Material for this task
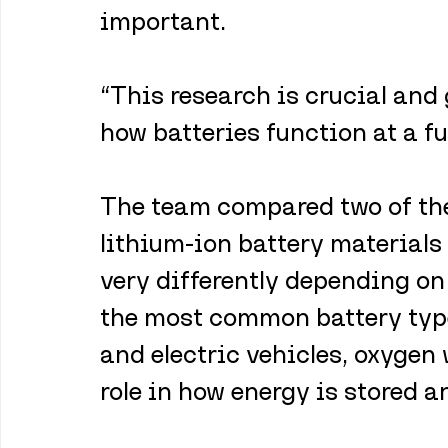
important.
“This research is crucial and
how batteries function at a fu
The team compared two of the
lithium-ion battery materials
very differently depending on 
the most common battery type
and electric vehicles, oxygen 
role in how energy is stored a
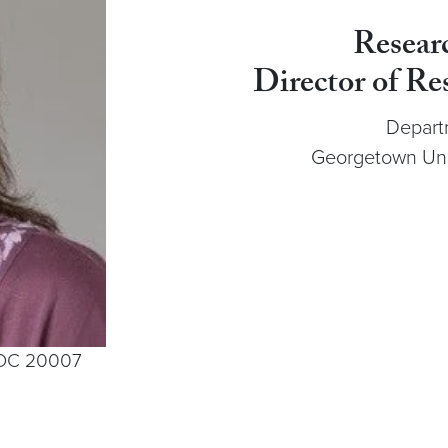
Resear
Director of Re
Depart
Georgetown Univ
, DC 20007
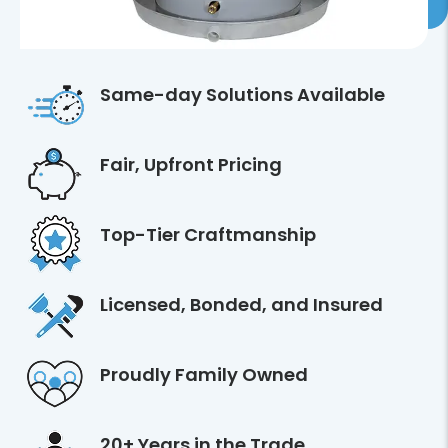
Same-day Solutions Available
Fair, Upfront Pricing
Top-Tier Craftmanship
Licensed, Bonded, and Insured
Proudly Family Owned
20+ Years in the Trade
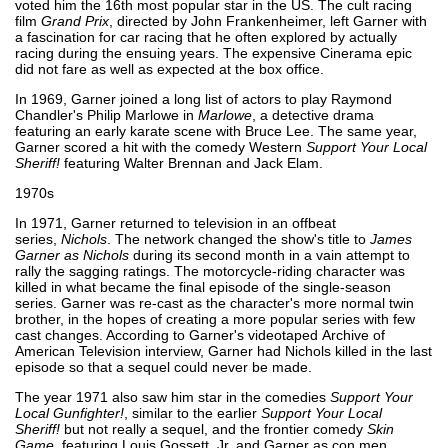
voted him the 16th most popular star in the US. The cult racing
film
Grand Prix
, directed by John Frankenheimer, left Garner with
a fascination for car racing that he often explored by actually
racing during the ensuing years. The expensive Cinerama epic
did not fare as well as expected at the box office.
In 1969, Garner joined a long list of actors to play Raymond
Chandler's Philip Marlowe in
Marlowe
, a detective drama
featuring an early karate scene with Bruce Lee. The same year,
Garner scored a hit with the comedy Western
Support Your Local
Sheriff!
featuring Walter Brennan and Jack Elam.
1970s
In 1971, Garner returned to television in an offbeat
series,
Nichols
. The network changed the show's title to
James
Garner as Nichols
during its second month in a vain attempt to
rally the sagging ratings. The motorcycle-riding character was
killed in what became the final episode of the single-season
series. Garner was re-cast as the character's more normal twin
brother, in the hopes of creating a more popular series with few
cast changes. According to Garner's videotaped Archive of
American Television interview, Garner had Nichols killed in the last
episode so that a sequel could never be made.
The year 1971 also saw him star in the comedies
Support Your
Local Gunfighter!
, similar to the earlier
Support Your Local
Sheriff!
but not really a sequel, and the frontier comedy
Skin
Game
, featuring Louis Gossett, Jr. and Garner as con men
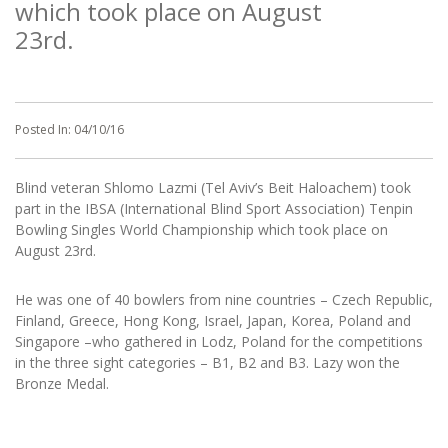
which took place on August
23rd.
Posted In:
04/10/16
Blind veteran Shlomo Lazmi (Tel Aviv’s Beit Haloachem) took
part in the IBSA (International Blind Sport Association) Tenpin
Bowling Singles World Championship which took place on
August 23rd.
He was one of 40 bowlers from nine countries – Czech Republic,
Finland, Greece, Hong Kong, Israel, Japan, Korea, Poland and
Singapore –who gathered in Lodz, Poland for the competitions
in the three sight categories – B1, B2 and B3. Lazy won the
Bronze Medal.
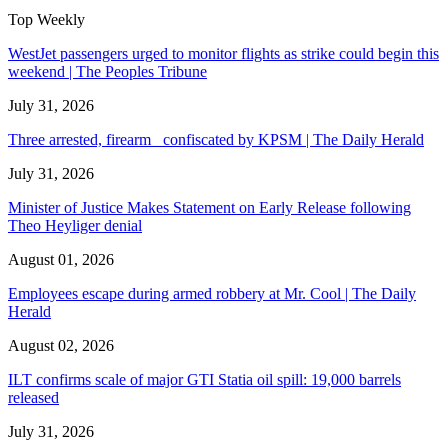
Top Weekly
WestJet passengers urged to monitor flights as strike could begin this
weekend | The Peoples Tribune
July 31, 2026
Three arrested, firearm confiscated by KPSM | The Daily Herald
July 31, 2026
Minister of Justice Makes Statement on Early Release following
Theo Heyliger denial
August 01, 2026
Employees escape during armed robbery at Mr. Cool | The Daily
Herald
August 02, 2026
ILT confirms scale of major GTI Statia oil spill: 19,000 barrels
released
July 31, 2026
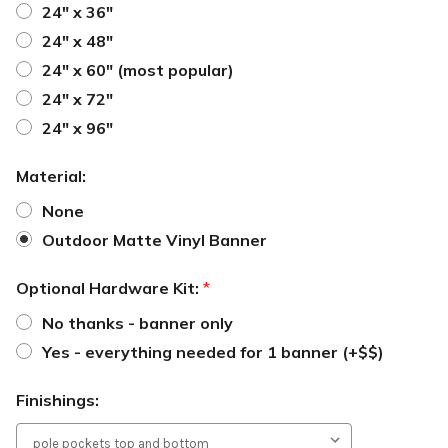
24" x 36"
24" x 48"
24" x 60" (most popular)
24" x 72"
24" x 96"
Material:
None
Outdoor Matte Vinyl Banner
Optional Hardware Kit:
*
No thanks - banner only
Yes - everything needed for 1 banner (+$$)
Finishings:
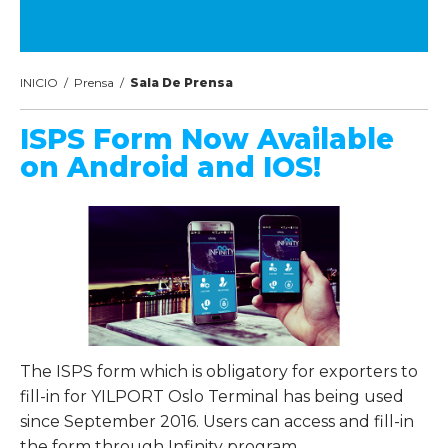
INICIO
/
Prensa
/
Sala De Prensa
ISPS Form Now Available
on Android and IOS!
The ISPS form which is obligatory for exporters to
fill-in for YILPORT Oslo Terminal has being used
since September 2016. Users can access and fill-in
the form through Infinity program.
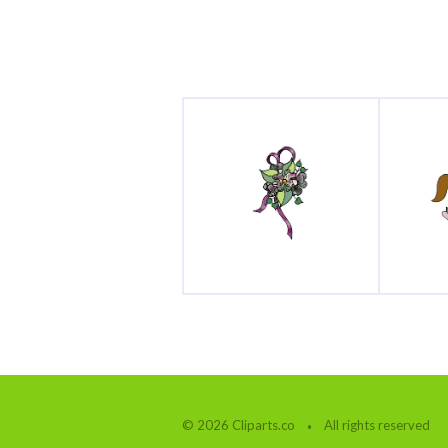
© 2026 Cliparts.co
All rights reserved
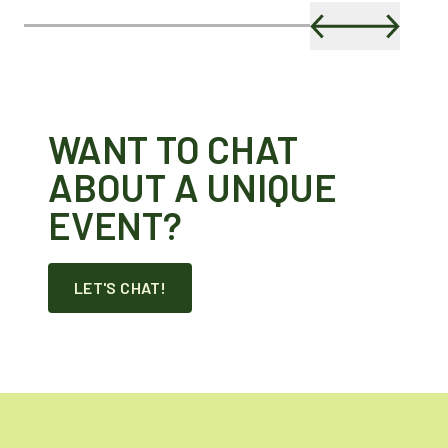
WANT TO CHAT
ABOUT A UNIQUE
EVENT?
LET'S CHAT!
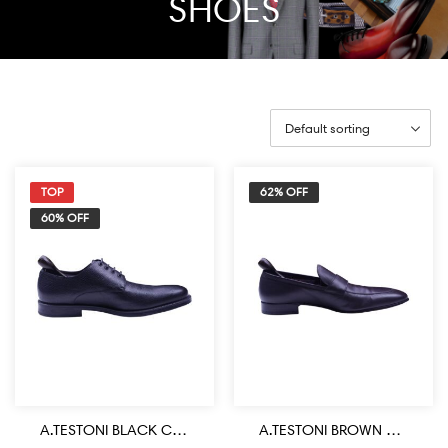
SHOES
TOP
62% OFF
60% OFF
A.TESTONI BLACK COLOR CALF LEATHER HANDMADE LACE UP SHOE
A.TESTONI BROWN COLOR CALF LEATHER HANDMADE LOAFER SHOE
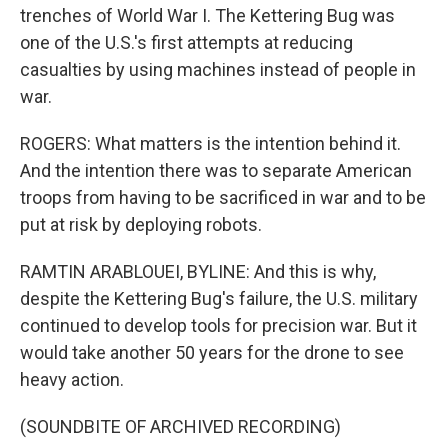
trenches of World War I. The Kettering Bug was
one of the U.S.'s first attempts at reducing
casualties by using machines instead of people in
war.
ROGERS: What matters is the intention behind it.
And the intention there was to separate American
troops from having to be sacrificed in war and to be
put at risk by deploying robots.
RAMTIN ARABLOUEI, BYLINE: And this is why,
despite the Kettering Bug's failure, the U.S. military
continued to develop tools for precision war. But it
would take another 50 years for the drone to see
heavy action.
(SOUNDBITE OF ARCHIVED RECORDING)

Task
Please write out the text from every item above line for line, without changing a word, and leave the pictures out of your answer.

Answer for this exercise
important.
“This research is crucial and
how batteries function at a fu
The team compared two of the
lithium-ion battery materials
very differently depending on 
the most common battery type
and electric vehicles, oxygen 
role in how energy is stored a
Resear
Director of Re
Depart
Georgetown Univ
, DC 20007
Same-day Solutions Available
Fair, Upfront Pricing
Top-Tier Craftmanship
Licensed, Bonded, and Insured
Proudly Family Owned
20+ Years in the Trade
voted him the 16th most popular star in the US. The cult racing
film
Grand Prix
, directed by John Frankenheimer, left Garner with
a fascination for car racing that he often explored by actually
racing during the ensuing years. The expensive Cinerama epic
did not fare as well as expected at the box office.
In 1969, Garner joined a long list of actors to play Raymond
Chandler's Philip Marlowe in
Marlowe
, a detective drama
featuring an early karate scene with Bruce Lee. The same year,
Garner scored a hit with the comedy Western
Support Your Local
Sheriff!
featuring Walter Brennan and Jack Elam.
1970s
In 1971, Garner returned to television in an offbeat
series,
Nichols
. The network changed the show's title to
James
Garner as Nichols
during its second month in a vain attempt to
rally the sagging ratings. The motorcycle-riding character was
killed in what became the final episode of the single-season
series. Garner was re-cast as the character's more normal twin
brother, in the hopes of creating a more popular series with few
cast changes. According to Garner's videotaped Archive of
American Television interview, Garner had Nichols killed in the last
episode so that a sequel could never be made.
The year 1971 also saw him star in the comedies
Support Your
Local Gunfighter!
, similar to the earlier
Support Your Local
Sheriff!
but not really a sequel, and the frontier comedy
Skin
Game
, featuring Louis Gossett, Jr. and Garner as con men
which took place on August
23rd.
Posted In:
04/10/16
Blind veteran Shlomo Lazmi (Tel Aviv’s Beit Haloachem) took
part in the IBSA (International Blind Sport Association) Tenpin
Bowling Singles World Championship which took place on
August 23rd.
He was one of 40 bowlers from nine countries – Czech Republic,
Finland, Greece, Hong Kong, Israel, Japan, Korea, Poland and
Singapore –who gathered in Lodz, Poland for the competitions
in the three sight categories – B1, B2 and B3. Lazy won the
Bronze Medal.
Top Weekly
WestJet passengers urged to monitor flights as strike could begin this
weekend | The Peoples Tribune
July 31, 2026
Three arrested, firearm confiscated by KPSM | The Daily Herald
July 31, 2026
Minister of Justice Makes Statement on Early Release following
Theo Heyliger denial
August 01, 2026
Employees escape during armed robbery at Mr. Cool | The Daily
Herald
August 02, 2026
ILT confirms scale of major GTI Statia oil spill: 19,000 barrels
released
July 31, 2026
24" x 36"
24" x 48"
24" x 60" (most popular)
24" x 72"
24" x 96"
Material:
None
Outdoor Matte Vinyl Banner
Optional Hardware Kit:
*
No thanks - banner only
Yes - everything needed for 1 banner (+$$)
Finishings:
INICIO
/
Prensa
/
Sala De Prensa
ISPS Form Now Available
on Android and IOS!
The ISPS form which is obligatory for exporters to
fill-in for YILPORT Oslo Terminal has being used
since September 2016. Users can access and fill-in
the form through Infinity program.
© 2026 Cliparts.co
All rights reserved
WANT TO CHAT
ABOUT A UNIQUE
EVENT?
LET'S CHAT!
SHOES
TOP
62% OFF
60% OFF
A.TESTONI BLACK COLOR CALF LEATHER HANDMADE LACE UP SHOE
A.TESTONI BROWN COLOR CALF LEATHER HANDMADE LOAFER SHOE
trenches of World War I. The Kettering Bug was
one of the U.S.'s first attempts at reducing
casualties by using machines instead of people in
war.
ROGERS: What matters is the intention behind it.
And the intention there was to separate American
troops from having to be sacrificed in war and to be
put at risk by deploying robots.
RAMTIN ARABLOUEI, BYLINE: And this is why,
despite the Kettering Bug's failure, the U.S. military
continued to develop tools for precision war. But it
would take another 50 years for the drone to see
heavy action.
(SOUNDBITE OF ARCHIVED RECORDING)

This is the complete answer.